» **Problem**
Pictures stay out of the copy; set down each line of the listing below exactly.

» **Source data**
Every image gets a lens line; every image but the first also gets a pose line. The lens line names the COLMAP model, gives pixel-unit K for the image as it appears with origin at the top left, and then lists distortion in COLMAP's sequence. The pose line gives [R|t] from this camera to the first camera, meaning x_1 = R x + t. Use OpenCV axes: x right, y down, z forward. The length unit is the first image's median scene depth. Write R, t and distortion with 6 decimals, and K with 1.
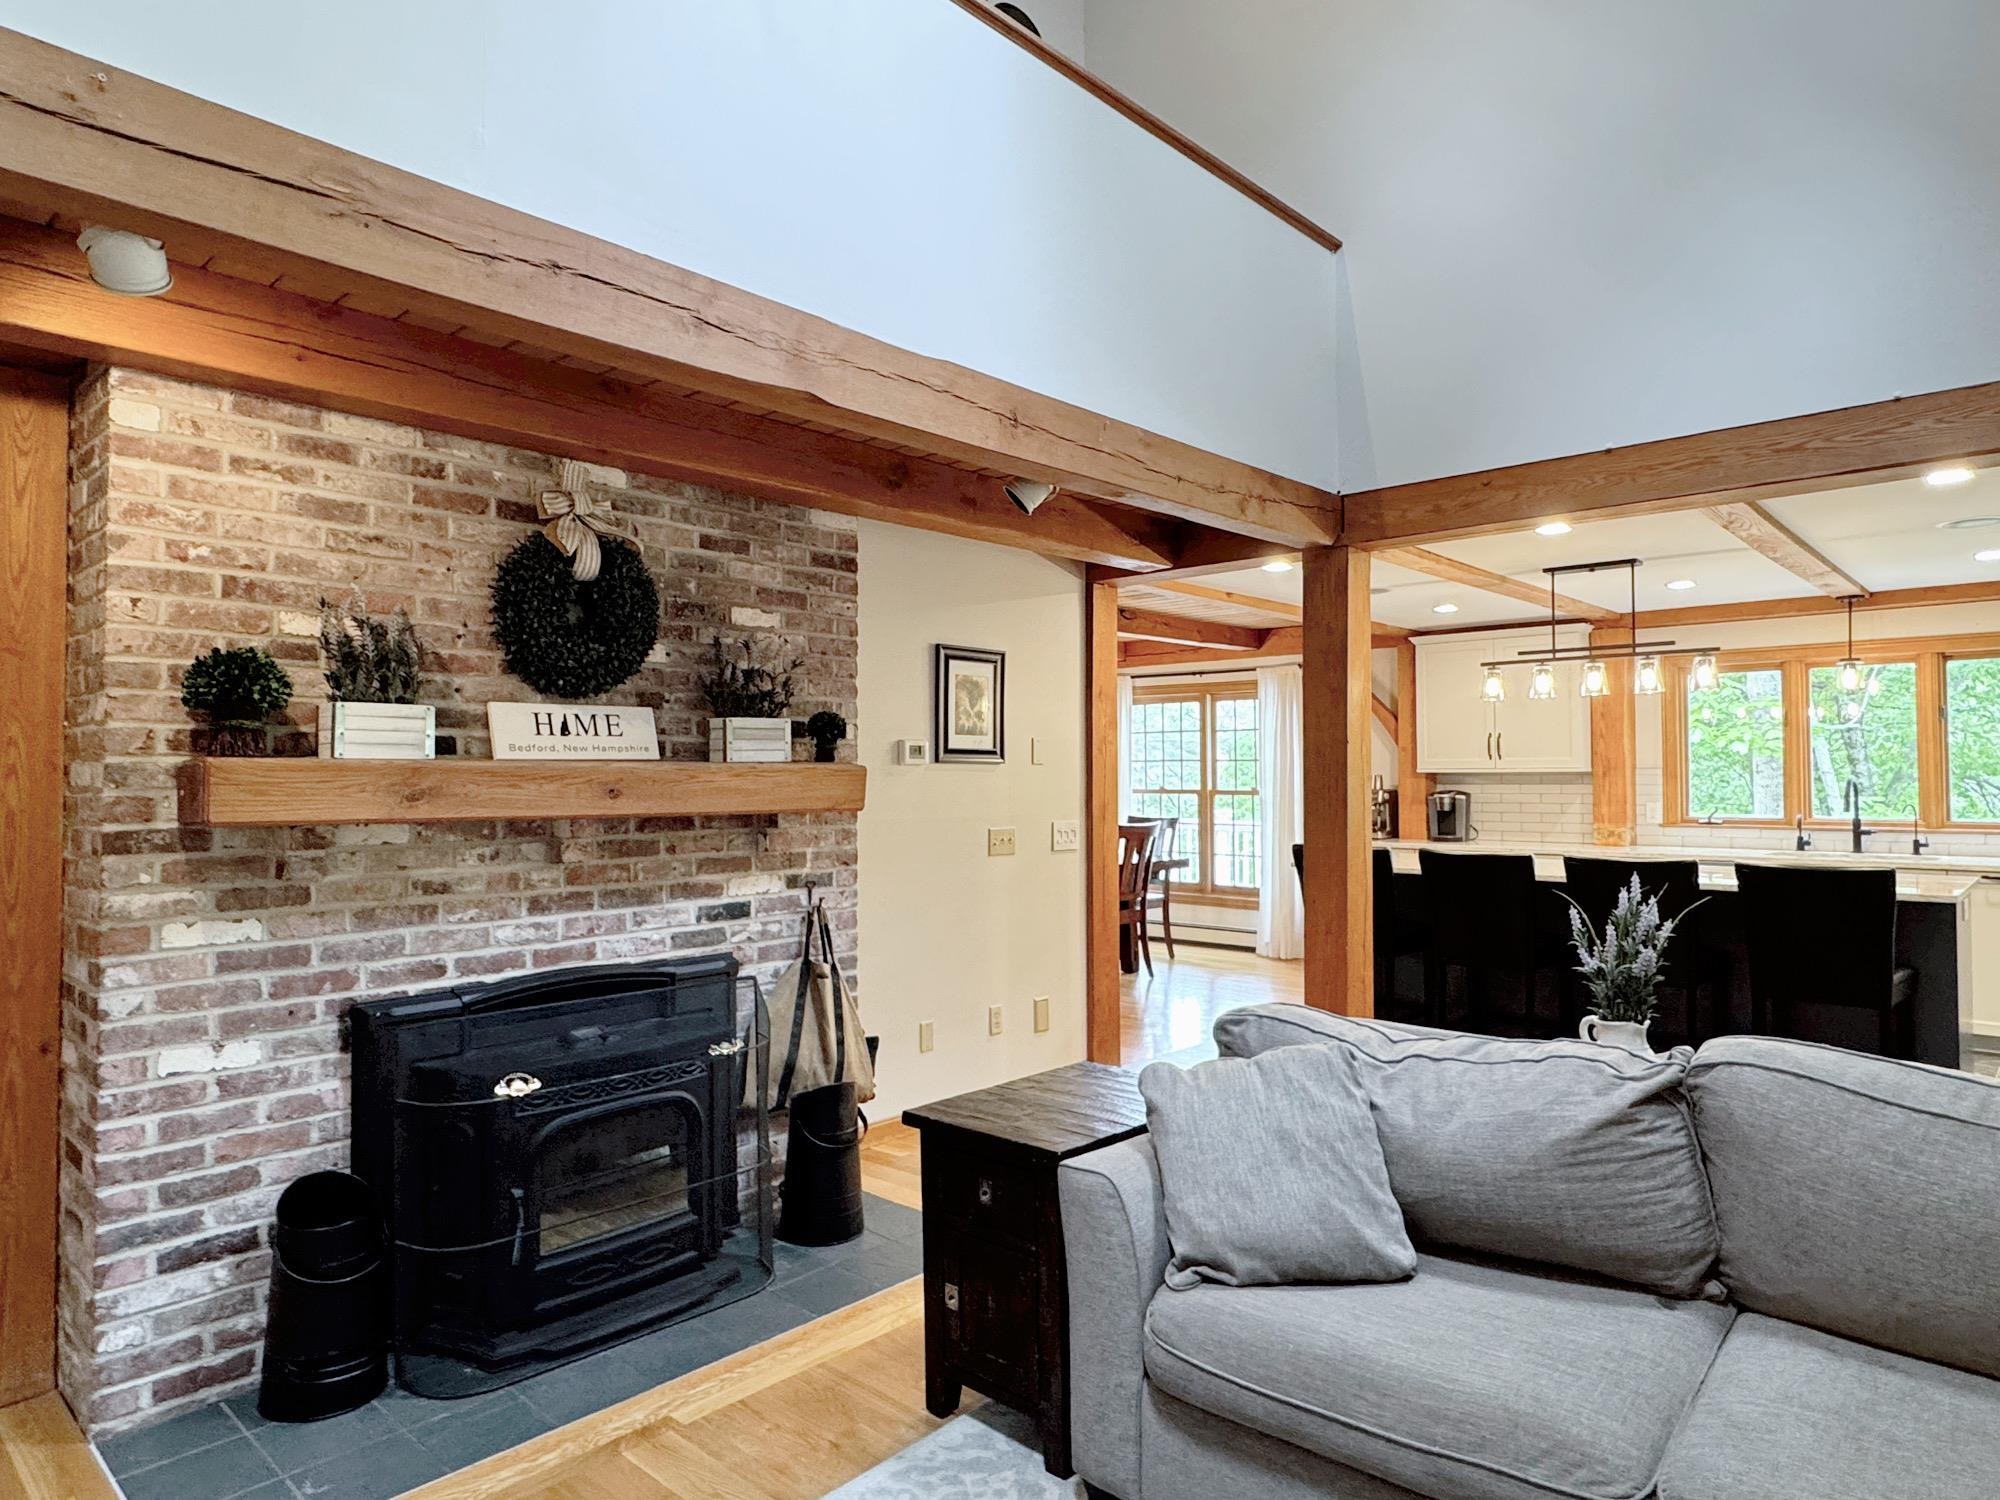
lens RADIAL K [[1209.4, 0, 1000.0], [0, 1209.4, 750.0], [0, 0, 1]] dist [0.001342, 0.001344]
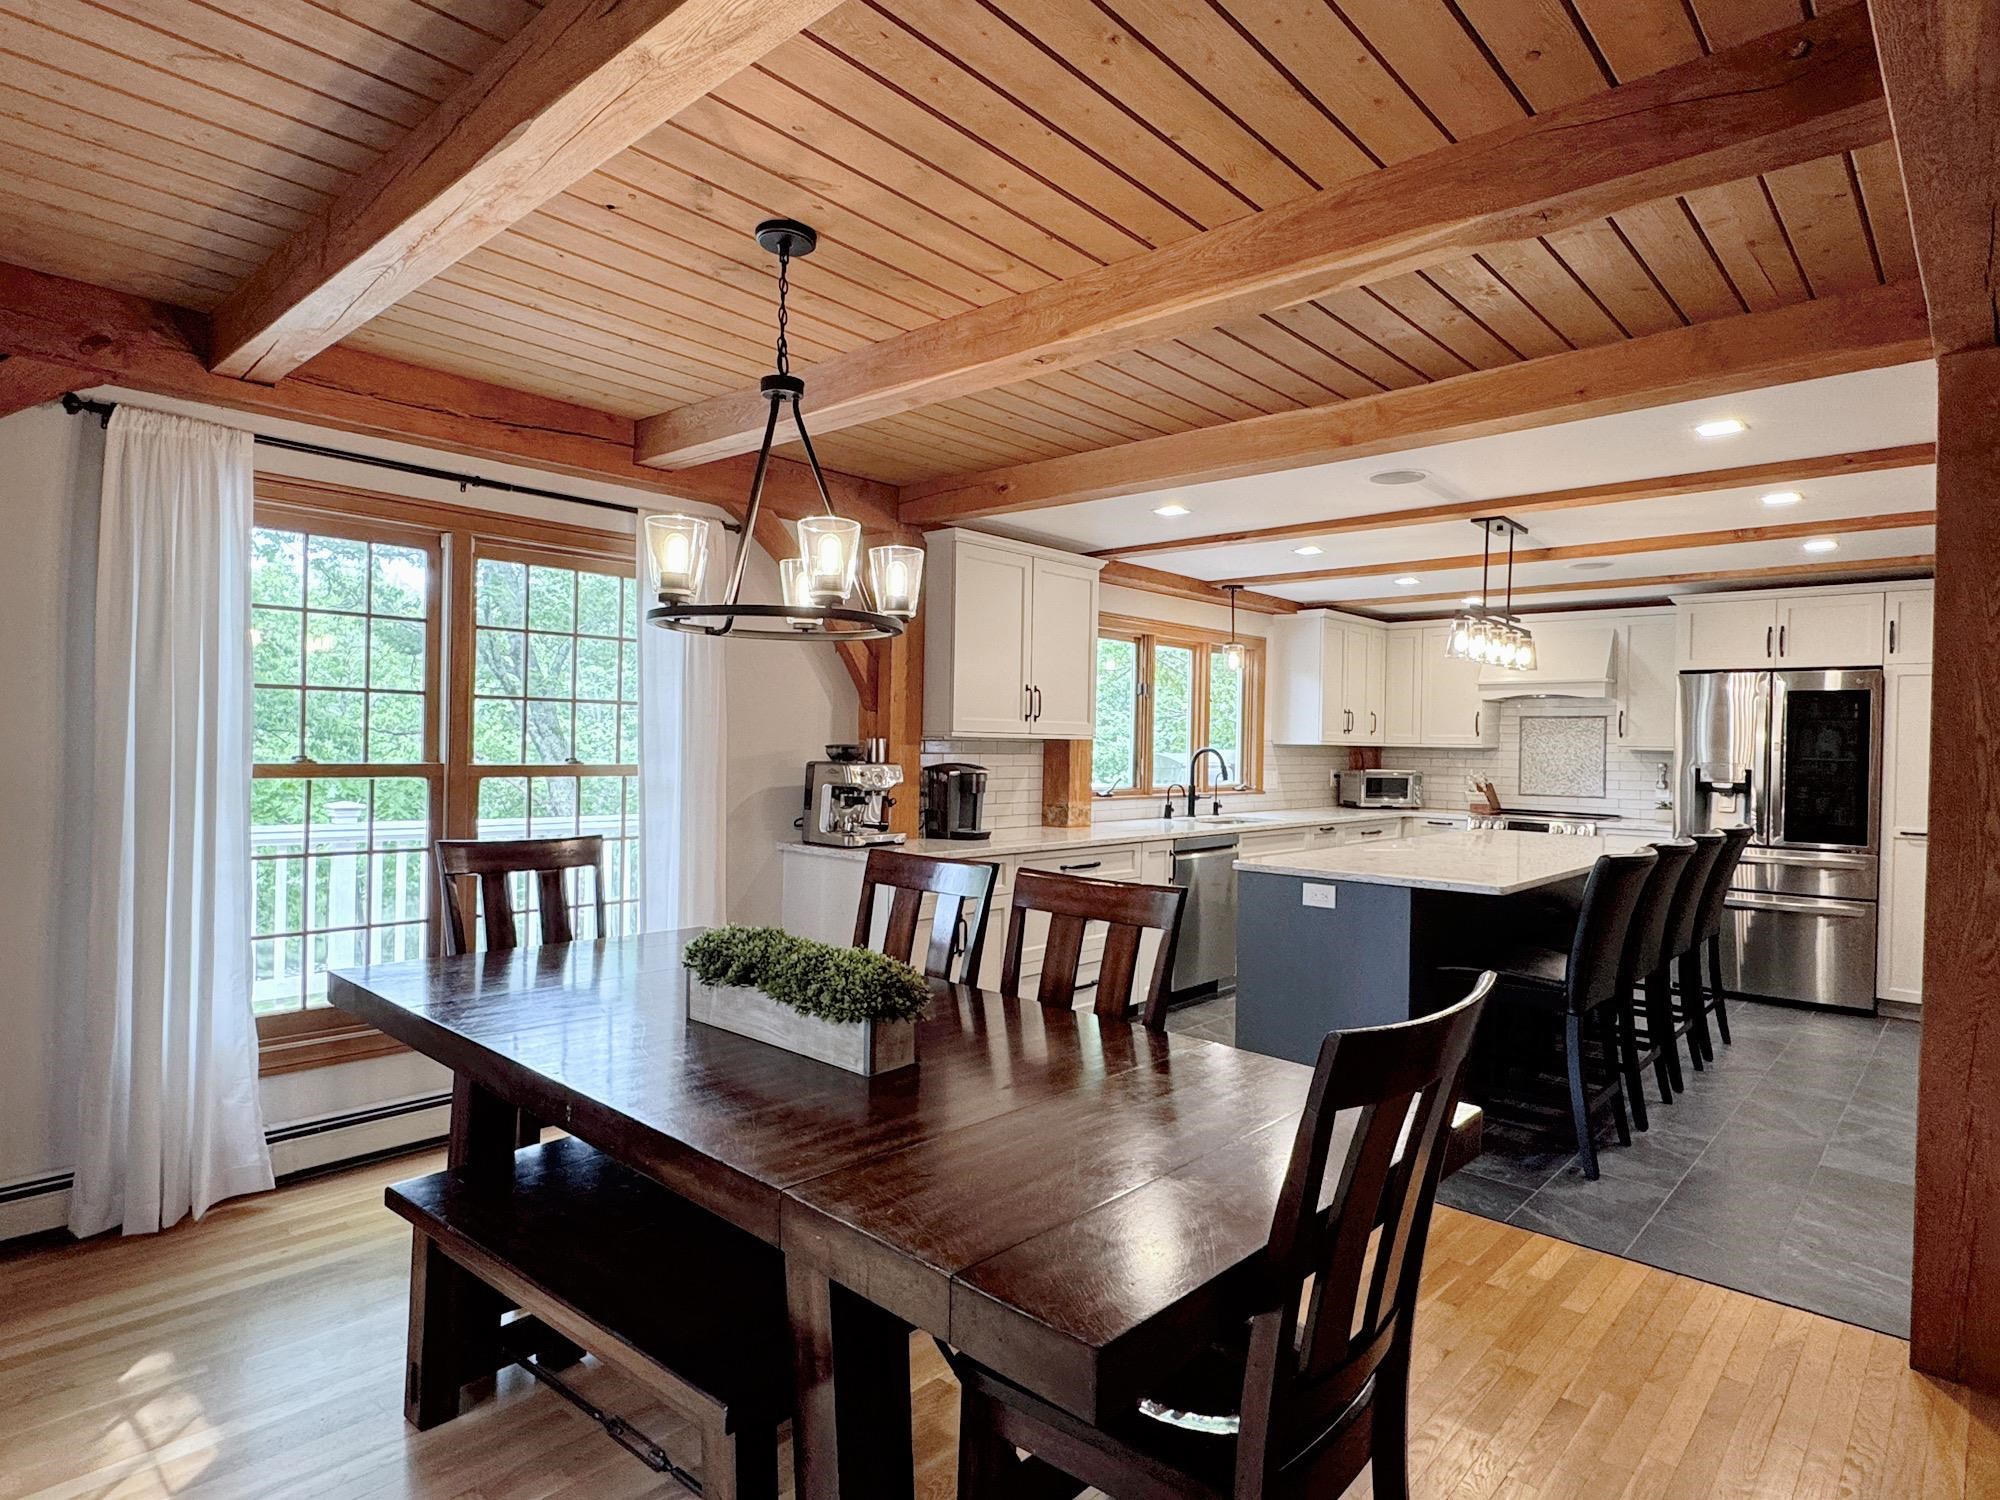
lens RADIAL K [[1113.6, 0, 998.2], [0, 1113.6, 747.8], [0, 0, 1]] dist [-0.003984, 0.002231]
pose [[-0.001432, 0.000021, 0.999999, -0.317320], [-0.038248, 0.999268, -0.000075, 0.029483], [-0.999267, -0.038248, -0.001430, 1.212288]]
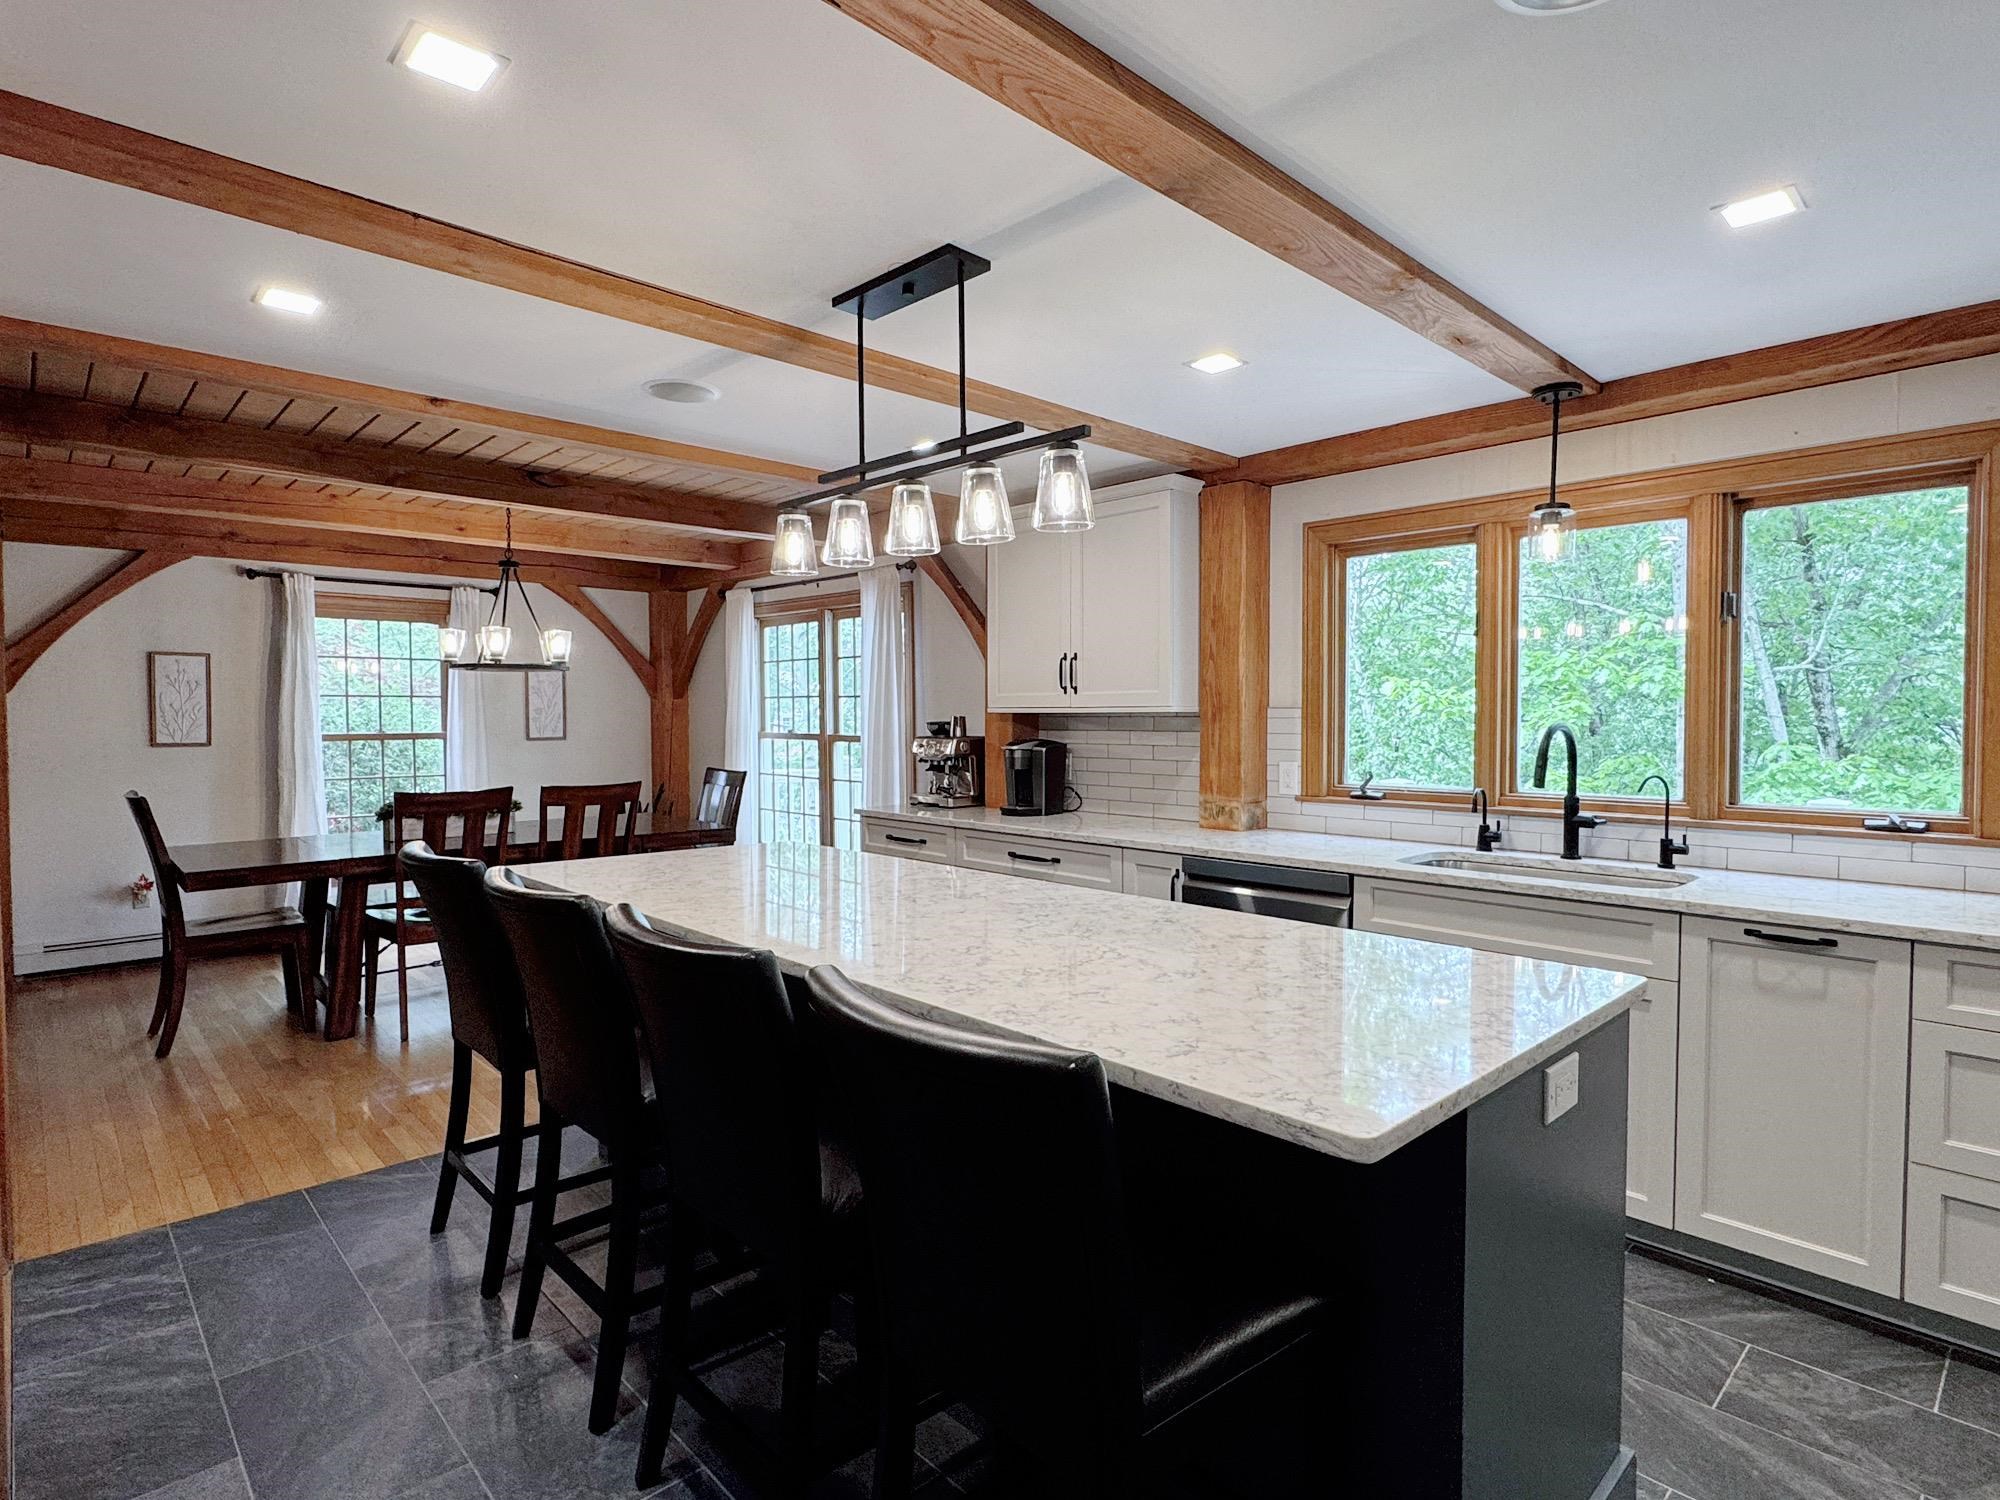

» **Answer for this exercise**
Every image gets a lens line; every image but the first also gets a pose line. The lens line names the COLMAP model, gives pixel-unit K for the image as it appears with origin at the top left, and then lists distortion in COLMAP's sequence. The pose line gives [R|t] from this camera to the first camera, meaning x_1 = R x + t. Use OpenCV axes: x right, y down, z forward. The length unit is the first image's median scene depth. Write R, t and distortion with 6 decimals, and K with 1.
lens RADIAL K [[1209.4, 0, 1000.0], [0, 1209.4, 750.0], [0, 0, 1]] dist [0.001342, 0.001344]
lens RADIAL K [[1113.6, 0, 998.2], [0, 1113.6, 747.8], [0, 0, 1]] dist [-0.003984, 0.002231]
pose [[-0.001432, 0.000021, 0.999999, -0.317320], [-0.038248, 0.999268, -0.000075, 0.029483], [-0.999267, -0.038248, -0.001430, 1.212288]]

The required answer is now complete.